Lo studio dei nervi tramite elettroneurografia viene utilizzato per la diagnosi di patologie di tipo infiammatorio, come le polinevriti, sia idiopatiche che legate a malattie dismetaboliche come il diabete, l’insufficienza renale o successive all’utilizzo di chemioterapici. L’esame elettromiografico con elettroneurografia è poi utilizzato nella diagnosi delle neuropatie da compressione come la Sindrome del tunnel carpale, del canale cubitale, del tunnel tarsale. Le patologie dei nervi periferici spesso si manifestano con sintomi come formicolio, intorpidimento o alterazioni della sensibilità.
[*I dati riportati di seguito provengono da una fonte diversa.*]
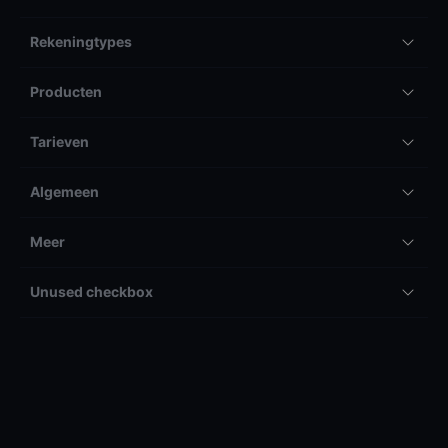
Rekeningtypes
Producten
Tarieven
Algemeen
Meer
Unused checkbox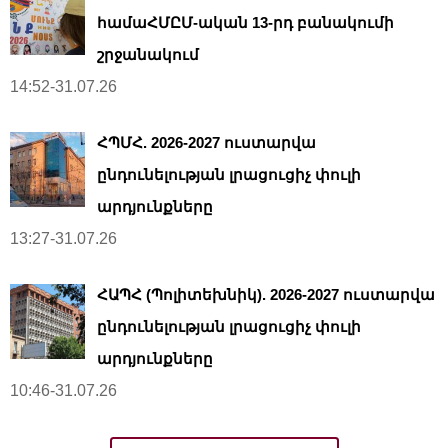
համաՀՄԸՄ-ական 13-րդ բանակումի
շրջանակում
14:52-31.07.26
ՀՊՄՀ. 2026-2027 ուստարվա
ընդունելության լրացուցիչ փուլի
արդյունքները
13:27-31.07.26
ՀԱՊՀ (Պոլիտեխնիկ). 2026-2027 ուստարվա
ընդունելության լրացուցիչ փուլի
արդյունքները
10:46-31.07.26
La compressione delle radici del nervo spinale – generalmente a opera di un’ernia discale o di una patologia degenerativa delle vertebre – configura, invece, un quadro di radicolopatia caratterizzato da problematiche motorie a un arto, associate a sintomatologia algica di notevole entità.

Il test viene effettuato mediante l’applicazione sulla cute di due elettrodi, uno di stimolazione e uno di registrazione. La rilevazione della velocità e dell’ampiezza dello stimolo consente di valutare la funzionalità del nervo in esame, precedentemente individuato. Un ulteriore campo di applicazione dell’esame elettromiografico è la diagnosi della sindrome da tetania latente, detta anche spasmofilia. Questa patologia è causata dalla carenza di calcio nella cellula muscolare ed è caratterizzata da una sintomatologia molto eterogenea: spossatezza, crampi muscolari, insonnia, senso di costrizione toracica, algie addominali, stato ansioso.

Come si esegue l’esame elettromiografico

L’esame elettromiografico viene seguito preferibilmente da un medico neurologo esperto in neurofisiologia, come completamento dell’esame clinico del paziente durante una visita specialista. Il paziente, in base al distretto da indagare, viene invitato a sedersi o sdraiarsi sul lettino. La rilevazione dura all’incirca 30 minuti. Al termine dell’esame, che viene svolto in regime ambulatoriale, il paziente è perfettamente in grado di riprendere immediatamente la sua normale attività quotidiana.

Preparazione e controindicazioni

L’esame elettromiografico non prevede alcun tipo di preparazione, se non l’accortezza di evitare l’uso di creme corporee nell’imminenza dell’esame. Non necessita di digiuno preventivo né di sospensione di alcun farmaco. L’indagine non è particolarmente dolorosa, sebbene l’applicazione dell’elettrodo ad ago possa risultare fastidiosa. La percezione del disagio è sostanzialmente soggettiva, e si risolve comunque nel tempo dell’esecuzione dell’esame.

Non esistono particolari controindicazioni all’esecuzione dell’esame, se non quella assoluta dell’utilizzo dell’ago-elettrodo nei pazienti in trattamento anticoagulante e quella relativa all’utilizzo degli elettrodi con passaggio di corrente nei pazienti portatori di pacemaker o defibrillatori. In questi ultimi casi, generalmente, viene evitata la valutazione dei nervi pertinenti ai distretti sopra-diaframmatici.